# Problem to solve:
There is a line below that contains "NOS (fundus uteri)". Please reproduce it and all following lines exactly, through the final one.

# Dataset content:
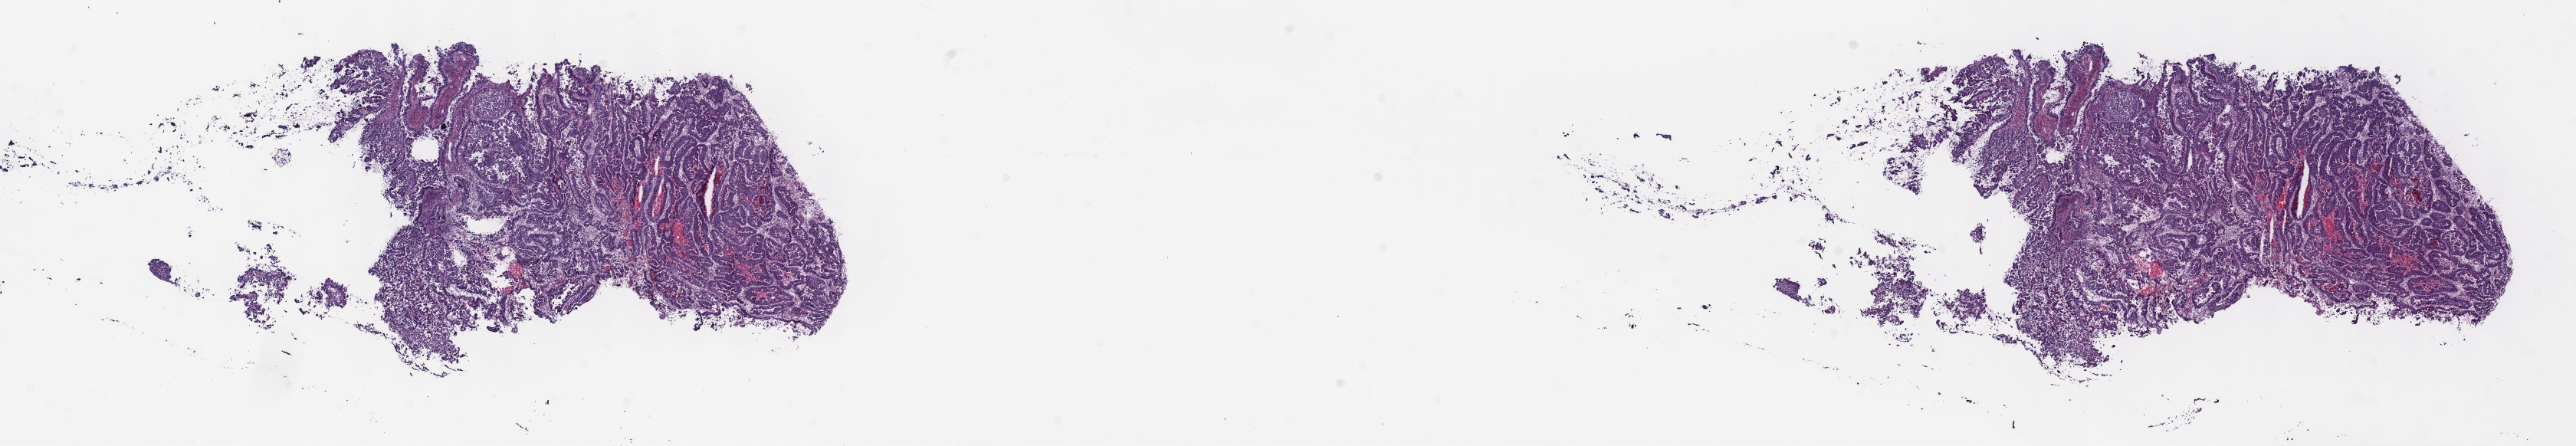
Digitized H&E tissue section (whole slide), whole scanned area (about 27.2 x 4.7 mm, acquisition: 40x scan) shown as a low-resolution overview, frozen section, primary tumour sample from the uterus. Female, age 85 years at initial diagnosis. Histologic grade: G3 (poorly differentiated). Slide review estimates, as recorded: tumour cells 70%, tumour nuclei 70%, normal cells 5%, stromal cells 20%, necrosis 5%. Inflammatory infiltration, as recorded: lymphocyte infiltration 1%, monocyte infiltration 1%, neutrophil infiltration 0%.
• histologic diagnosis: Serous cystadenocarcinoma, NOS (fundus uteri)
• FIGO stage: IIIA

# Finished exercise:
• histologic diagnosis: Serous cystadenocarcinoma, NOS (fundus uteri)
• FIGO stage: IIIA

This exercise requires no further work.